Julia Klein curated by Teresa Silva
September 27th - November 2, 2019
Julia Klein: And then
Curated by Teresa Silva
In modern and contemporary art, combining discarded materials is not a new approach. In the early twentieth century, Marcel Duchamp made a hybrid sculpture by fastening a bicycle wheel atop a wooden stool, and he made more versions of said sculpture into the mid-twentieth century. In the early nineteen-fifties and beyond, Robert Rauschenberg made what he dubbed combines whereby pairing unconventional materials with de-skilled artistry. While Duchamp and Rauschenberg’s sculptures were decidedly non-narrative, they did provide commentary on the world around them. Duchamp’s amalgamation of everyday sculptures was a comment on crass capitalism and the speedy rise of mass production. Rauschenberg’s combines pointed to man-made environmental catastrophes and the global problem of climate change that we had on our hands. The artists’ assemblages were meant to arrest one’s attention and generate critical awareness of our complicity. One cannot help but think about these issues now and that, decades on, it’s all the more dreary -- but also rife with radical imagination.
It was in Berlin, Germany, in the year two-thousand, that I first saw assemblage art in a new way. I was inside the now-defunct Tacheles building, a place occupied by artists as live-work spaces and open to the wandering public for nearly twenty-four hours a day. It was a derelict Altbau, in former East Berlin where resources were scarce and the euphoria of reunification was long left behind. Capitalism wasn’t working so well for East Berlin. The job outlook was dismal and rampant gentrification was starting to take hold. What was left of nineteenth-century or soviet-style housing was being demolished or left in shambles.

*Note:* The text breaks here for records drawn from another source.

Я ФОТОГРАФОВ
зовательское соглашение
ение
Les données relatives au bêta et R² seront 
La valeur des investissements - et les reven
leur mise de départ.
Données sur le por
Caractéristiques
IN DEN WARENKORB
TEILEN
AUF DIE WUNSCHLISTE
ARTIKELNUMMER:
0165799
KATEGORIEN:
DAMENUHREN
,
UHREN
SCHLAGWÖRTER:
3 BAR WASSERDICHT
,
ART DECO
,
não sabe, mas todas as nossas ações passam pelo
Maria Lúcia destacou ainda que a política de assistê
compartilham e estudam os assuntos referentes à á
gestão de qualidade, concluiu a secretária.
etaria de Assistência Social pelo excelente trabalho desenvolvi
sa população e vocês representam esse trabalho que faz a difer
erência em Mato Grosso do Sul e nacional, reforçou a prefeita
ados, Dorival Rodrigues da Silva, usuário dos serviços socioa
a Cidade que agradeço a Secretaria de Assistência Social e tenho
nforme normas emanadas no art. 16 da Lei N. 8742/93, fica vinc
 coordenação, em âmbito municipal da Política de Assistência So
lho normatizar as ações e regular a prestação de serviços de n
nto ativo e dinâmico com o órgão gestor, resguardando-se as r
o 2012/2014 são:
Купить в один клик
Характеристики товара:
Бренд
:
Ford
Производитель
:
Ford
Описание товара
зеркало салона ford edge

Inside an open studio, I spotted a sprawling sculpture on the floor, resembling at once a cityscape and reclining body. The artist was present and we talked about his use of materials and what his process was like. He said that he collected objects found in the building’s stairwells and outdoor grounds. The floor sculpture felt like alchemy, recasting detritus as limitless creative fodder. Witnessing in-person his artistic process in flux and the jarring combinations of dead pc monitors, crumbling architectural fixtures, and leftover food packaging, re-ordered my thinking about assemblage.

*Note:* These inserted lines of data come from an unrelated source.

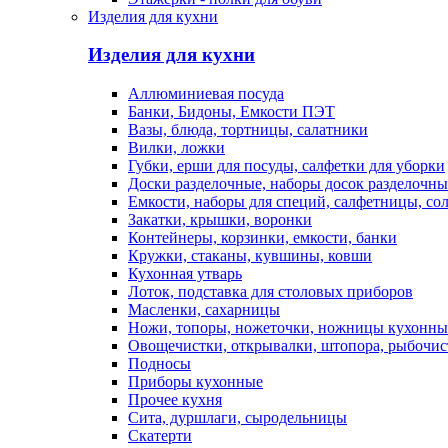
Изделия для кухни
Изделия для кухни
Аллюминиевая посуда
Банки, Бидоны, Емкости ПЭТ
Вазы, блюда, тортницы, салатники
Вилки, ложки
Губки, ерши для посуды, салфетки для уборки
Доски разделочные, наборы досок разделочн
Емкости, наборы для специй, салфетницы, со
Закатки, крышки, воронки
Контейнеры, корзинки, емкости, банки
Кружки, стаканы, кувшины, ковши
Кухонная утварь
Лоток, подставка для столовых приборов
Масленки, сахарницы
Ножи, топоры, ножеточки, ножницы кухонны
Овощечистки, открывалки, штопора, рыбочис
Подносы
Приборы кухонные
Прочее кухня
Сита, дуршлаги, сыродельницы
Скатерти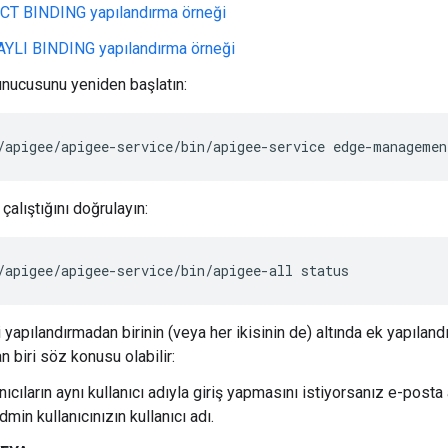
CT BINDING yapılandırma örneği
YLI BINDING yapılandırma örneği
nucusunu yeniden başlatın:
/apigee/apigee-service/bin/apigee-service edge-managemen
alıştığını doğrulayın:
/apigee/apigee-service/bin/apigee-all status
ki yapılandırmadan birinin (veya her ikisinin de) altında ek yapıla
 biri söz konusu olabilir:
nıcıların aynı kullanıcı adıyla giriş yapmasını istiyorsanız e-post
min kullanıcınızın kullanıcı adı.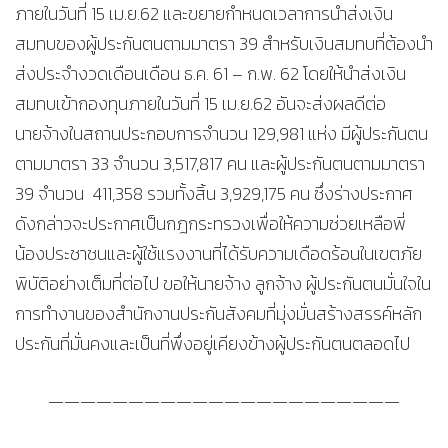
ภายในวันที่ 15 เม.ย.62 และขยายกำหนดเวลาการนำส่งเงิน
สมทบของผู้ประกันตนตามมาตรา 39 สำหรับเงินสมทบที่ต้องนำ
ส่งประจำงวดเดือนเดือน ธ.ค. 61 – ก.พ. 62 โดยให้นำส่งเงิน
สมทบเข้ากองทุนภายในวันที่ 15 เม.ย.62 อันจะส่งผลดีต่อ
นายจ้างในสถานประกอบการจำนวน 129,981 แห่ง มีผู้ประกันตน
ตามมาตรา 33 จำนวน 3,517,817 คน และผู้ประกันตนตามมาตรา
39 จำนวน 411,358 รวมทั้งสิ้น 3,929,175 คน ซึ่งร่างประกาศ
ดังกล่าวจะประกาศเป็นกฎกระทรวงเพื่อให้ความช่วยเหลือพี่
น้องประชาชนและผู้ใช้แรงงานที่ได้รับความเดือดร้อนในเขตภัย
พิบัติอย่างเต็มที่ต่อไป ขอให้นายจ้าง ลูกจ้าง ผู้ประกันตนมั่นใจใน
การทำงานของสำนักงานประกันสังคมที่มุ่งมั่นสร้างสรรค์หลัก
ประกันที่มั่นคงและเป็นที่พึ่งอยู่เคียงข้างผู้ประกันตนตลอดไป
——————————————————————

And then marks a new moment in Julia Klein’s ongoing engagement with discarded materials, and her ever evolving process and intentions of re-working and re-presenting objects in different contexts and space. And then, as language, may connote to concatenate things, so they add up (think of the statement: one plus one equals two). But, Klein’s artistic process is not linear. The origins and initial purposes of found materials -- how they were used, thought about, felt, and deployed in relation to other objects – motivate Klein’s impulse to scramble them with both spontaneity and formal intellect for the present and future. Using a deft artistic hand, she shifts materials and their meaning over, and over, and over again.
Works on view in this exhibition gather remnants of accrued and saved materials, over many years, demonstrating a more recent experimentation with weight and suspension and considering the body in space. Moves like hanging, chopping, grounding, standing, daubing color, and leaning are made by the artist to mess with our perception of the body, both its interiority and exteriority. Klein employs rope, clay, wire, panty hose, paper, plaster, resin, hooks and weights to generate an unstable formal and emotive context for this body of work. More than material, Klein’s emphasis on chance champions the value of process, insofar as keeping the work alive, spirited, and always fragmented.
- Teresa Silva
*With admiration and gratitude to Julia Klein and Jean Alexander Frater.